Bakkalınızın ismi ne?
Biliyor musunuz?
Yoksa sokağınızdaki bakkala uğramayalı çok zaman mı oldu?
Belki de sokağınızdaki o bakkal kapandı, kim bilir siz oraya uğramadığınız için..
Çocukluğunuzu anımsayın.
Koştura koştura kapısından içeri girip “bakkal amca, iki ekmek, beş yumurta” diye seslenip, bakkal amcanın “aman yumurtaları kırmadan götür” tembihini anımsayın.
Okuldan geldiğinizde, bakkal amcanın yolunuzu kesip “annenle baban dışarda, daha gelmediler, gel otur burada bekle” deyip sizi tabureye oturttuğunu, bir de o çok sevdiğiniz gazozlardan birini açıp hediye ettiğini…
O bakkal amcalar birer birer gidiyor, çocukluğumuzun anılarıyla.

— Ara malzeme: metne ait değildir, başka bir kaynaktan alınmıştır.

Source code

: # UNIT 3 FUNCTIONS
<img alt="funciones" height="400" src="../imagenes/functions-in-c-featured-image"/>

Zincir marketlere ayağımızı alıştırdık, bakkal amcamızın elini öpmeyi unuttuk bayramlarda.
Küstü bize sokağımızdaki bakkal amcamız, mahalle kasabımız, kundura tamircimiz..

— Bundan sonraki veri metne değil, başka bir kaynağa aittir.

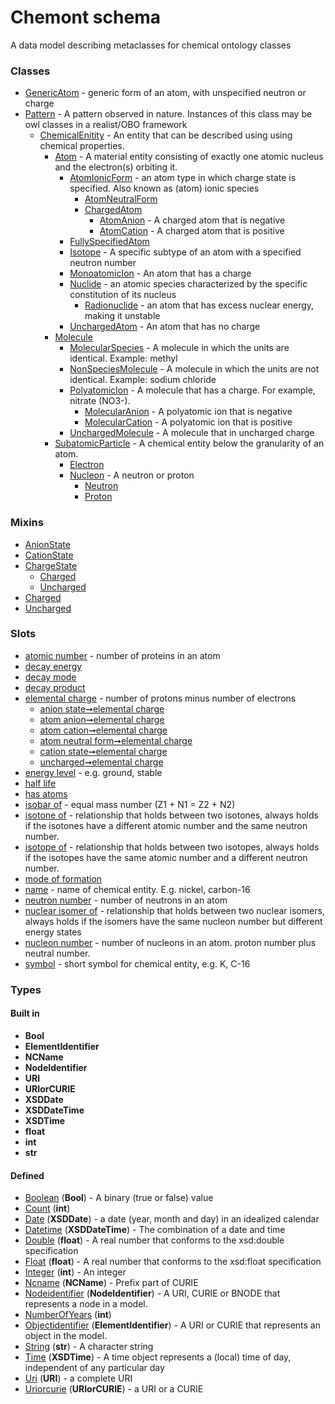 
# Chemont schema


A data model describing metaclasses for chemical ontology classes


### Classes

 * [GenericAtom](GenericAtom.md) - generic form of an atom, with unspecified neutron or charge
 * [Pattern](Pattern.md) - A pattern observed in nature. Instances of this class may be owl classes in a realist/OBO framework
    * [ChemicalEnitity](ChemicalEnitity.md) - An entity that can be described using using chemical properties.
       * [Atom](Atom.md) - A material entity consisting of exactly one atomic nucleus and the electron(s) orbiting it.
          * [AtomIonicForm](AtomIonicForm.md) - an atom type in which charge state is specified. Also known as (atom) ionic species
             * [AtomNeutralForm](AtomNeutralForm.md)
             * [ChargedAtom](ChargedAtom.md)
                * [AtomAnion](AtomAnion.md) - A charged atom that is negative
                * [AtomCation](AtomCation.md) - A charged atom that is positive
          * [FullySpecifiedAtom](FullySpecifiedAtom.md)
          * [Isotope](Isotope.md) - A specific subtype of an atom with a specified neutron number
          * [MonoatomicIon](MonoatomicIon.md) - An atom that has a charge
          * [Nuclide](Nuclide.md) - an atomic species characterized by the specific constitution of its nucleus
             * [Radionuclide](Radionuclide.md) - an atom that has excess nuclear energy, making it unstable
          * [UnchargedAtom](UnchargedAtom.md) - An atom that has no charge
       * [Molecule](Molecule.md)
          * [MolecularSpecies](MolecularSpecies.md) - A molecule in which the units are identical. Example: methyl
          * [NonSpeciesMolecule](NonSpeciesMolecule.md) - A molecule in which the units are not identical. Example: sodium chloride
          * [PolyatomicIon](PolyatomicIon.md) - A molecule that has a charge. For example, nitrate (NO3-).
             * [MolecularAnion](MolecularAnion.md) - A polyatomic ion that is negative
             * [MolecularCation](MolecularCation.md) - A polyatomic ion that is positive
          * [UnchargedMolecule](UnchargedMolecule.md) - A molecule that in uncharged charge
       * [SubatomicParticle](SubatomicParticle.md) - A chemical entity below the granularity of an atom.
          * [Electron](Electron.md)
          * [Nucleon](Nucleon.md) - A neutron or proton
             * [Neutron](Neutron.md)
             * [Proton](Proton.md)

### Mixins

 * [AnionState](AnionState.md)
 * [CationState](CationState.md)
 * [ChargeState](ChargeState.md)
    * [Charged](Charged.md)
    * [Uncharged](Uncharged.md)
 * [Charged](Charged.md)
 * [Uncharged](Uncharged.md)

### Slots

 * [atomic number](atomic_number.md) - number of proteins in an atom
 * [decay energy](decay_energy.md)
 * [decay mode](decay_mode.md)
 * [decay product](decay_product.md)
 * [elemental charge](elemental_charge.md) - number of protons minus number of electrons
    * [anion state➞elemental charge](anion_state_elemental_charge.md)
    * [atom anion➞elemental charge](atom_anion_elemental_charge.md)
    * [atom cation➞elemental charge](atom_cation_elemental_charge.md)
    * [atom neutral form➞elemental charge](atom_neutral_form_elemental_charge.md)
    * [cation state➞elemental charge](cation_state_elemental_charge.md)
    * [uncharged➞elemental charge](uncharged_elemental_charge.md)
 * [energy level](energy_level.md) - e.g. ground, stable
 * [half life](half_life.md)
 * [has atoms](has_atoms.md)
 * [isobar of](isobar_of.md) - equal mass number (Z1 + N1 = Z2 + N2)
 * [isotone of](isotone_of.md) - relationship that holds between two isotones, always holds if the isotones have a different atomic number and the same neutron number.
 * [isotope of](isotope_of.md) - relationship that holds between two isotopes, always holds if the isotopes have the same atomic number and a different neutron number.
 * [mode of formation](mode_of_formation.md)
 * [name](name.md) - name of chemical entity. E.g. nickel, carbon-16
 * [neutron number](neutron_number.md) - number of neutrons in an atom
 * [nuclear isomer of](nuclear_isomer_of.md) - relationship that holds between two nuclear isomers, always holds if the isomers have the same nucleon number but different energy states
 * [nucleon number](nucleon_number.md) - number of nucleons in an atom. proton number plus neutral number.
 * [symbol](symbol.md) - short symbol for chemical entity, e.g. K, C-16

### Types


#### Built in

 * **Bool**
 * **ElementIdentifier**
 * **NCName**
 * **NodeIdentifier**
 * **URI**
 * **URIorCURIE**
 * **XSDDate**
 * **XSDDateTime**
 * **XSDTime**
 * **float**
 * **int**
 * **str**

#### Defined

 * [Boolean](types/Boolean.md)  (**Bool**)  - A binary (true or false) value
 * [Count](types/Count.md)  (**int**) 
 * [Date](types/Date.md)  (**XSDDate**)  - a date (year, month and day) in an idealized calendar
 * [Datetime](types/Datetime.md)  (**XSDDateTime**)  - The combination of a date and time
 * [Double](types/Double.md)  (**float**)  - A real number that conforms to the xsd:double specification
 * [Float](types/Float.md)  (**float**)  - A real number that conforms to the xsd:float specification
 * [Integer](types/Integer.md)  (**int**)  - An integer
 * [Ncname](types/Ncname.md)  (**NCName**)  - Prefix part of CURIE
 * [Nodeidentifier](types/Nodeidentifier.md)  (**NodeIdentifier**)  - A URI, CURIE or BNODE that represents a node in a model.
 * [NumberOfYears](types/NumberOfYears.md)  (**int**) 
 * [Objectidentifier](types/Objectidentifier.md)  (**ElementIdentifier**)  - A URI or CURIE that represents an object in the model.
 * [String](types/String.md)  (**str**)  - A character string
 * [Time](types/Time.md)  (**XSDTime**)  - A time object represents a (local) time of day, independent of any particular day
 * [Uri](types/Uri.md)  (**URI**)  - a complete URI
 * [Uriorcurie](types/Uriorcurie.md)  (**URIorCURIE**)  - a URI or a CURIE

Gelin bugün bir şey yapalım; bugünkü tüm alışverişimizi sokağımızın bakkal amcasından, mahallenin kasabından, manavından yapalım. AVM’lere, zincir marketlere yüz vermeyelim bugünlük.
Gelin, alışveriş için verdiğimiz paranın yanına dost selamımızı, sevgimizi ekleyelim.
Gelin, bizden olanı yaşatalım.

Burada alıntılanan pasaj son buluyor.